In the News | What Does a DDoS Attack Mean for Schools, and How Can They Be Prevented?

This article was originally published in Hackernoon on 05.29.24 by Charlie Sander, CEO at ManagedMethods.

Distributed denial-of-service (DDoS) attacks have plagued schools for quite some time. We often hear about ransomware attacks or other security breaches in the news, but DDoS attacks can be just as troubling for a school. DDoS attacks are cyberattacks in which a server is overloaded with unsolicited requests until it becomes unstable and an outage occurs.

Verizon’s recent 2024 Data Breach Investigations Report, schools experienced a whopping 1780 incidents in 2023, with a whopping 86% of those involving some kind of data leakage. This amounts to a 258% increase compared to 2022.

And a couple of months ago, charges were finally filed for a man who committed several DDoS attacks via a domain called Astrostress. He would offer DDoS as a subscription service, whereby people could subscribe for a fee and select their targets for him to exploit. The Baltimore County Public Schools were one of many victims back in 2022.

Believe it or not, this is one of the primary ways that victims are subjected to DDoS attacks, with students being the primary perpetrators, as they can cost as little as $5.

So, what are some of the reasons hackers use DDoS attacks, and how can schools equip themselves to defend against them? Let’s dive in.

How Do DDoS Attacks Work in Schools?

Hackers often want to shut down operations completely by targeting network infrastructure with a DDoS attack. They might focus their efforts on the accounting or learning management systems, but either way, they want to halt the network.

Unlike other cyberattacks, the aim is to cause disruption rather than actually steal data or hold the school to ransom. However, at the same time, the DDoS attacks could be a distraction technique whereby the schools tries to keep the network live and focuses their resources there, leaving other areas vulnerable.

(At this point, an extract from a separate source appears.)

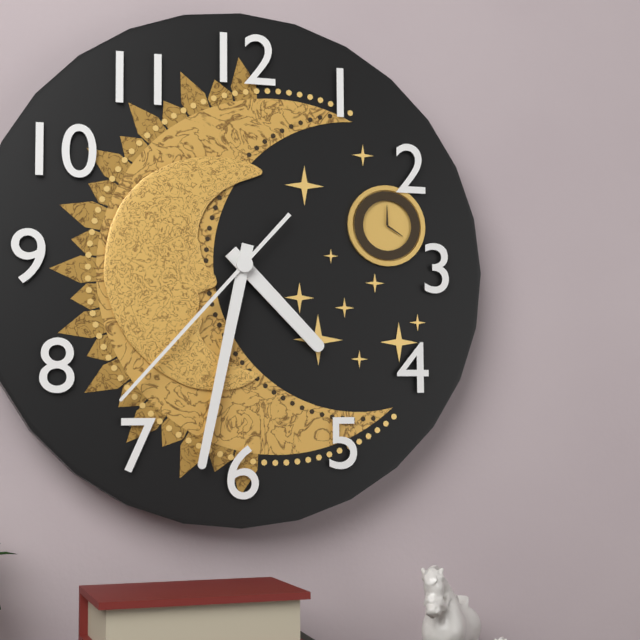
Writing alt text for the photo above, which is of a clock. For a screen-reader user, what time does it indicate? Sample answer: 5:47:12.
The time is 4:32:37
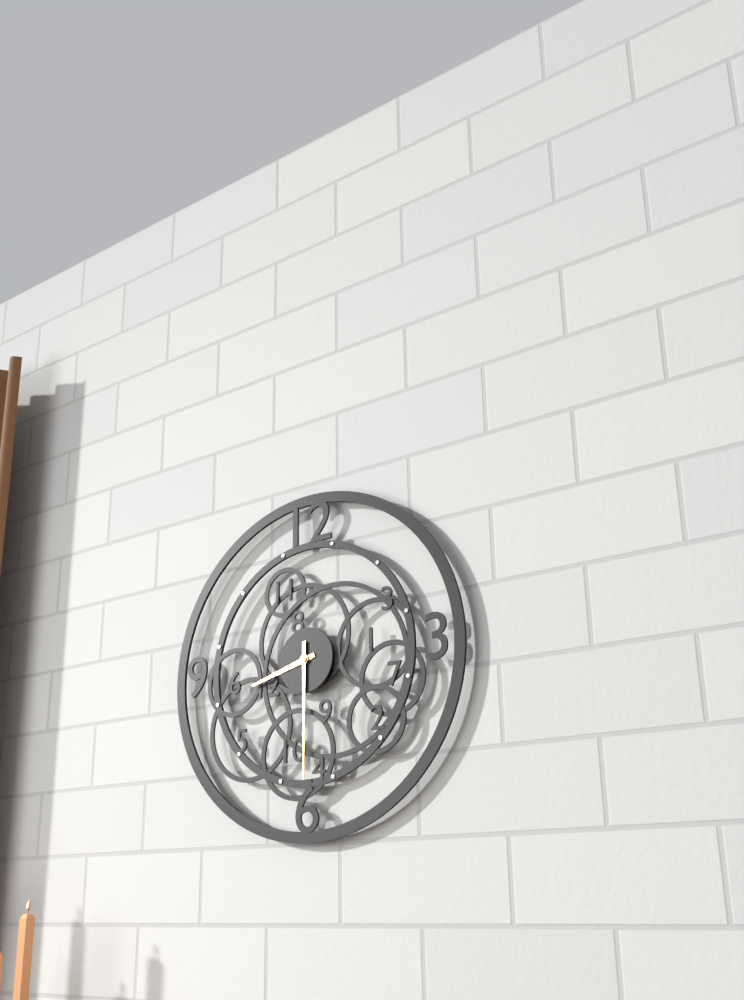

DDoS attacks are also often used by hackers as a low-cost, low-risk way to stress test the schools’ network resilience, defenses, and incident response prior to launching a larger attack.

Unfortunately, a lot of the time, schools aren’t even aware when they’re victims of a DDoS attack, putting it down to just a simple internet provider issue. But the negative impact of a network being shut down for an extended period can have a huge impact on reputation, and even future student enrollment or funding.

Given that colleges and schools are the slowest to respond to cyber attacks of any sector, it is a double-edged sword with their vulnerabilities and ability to cope with them…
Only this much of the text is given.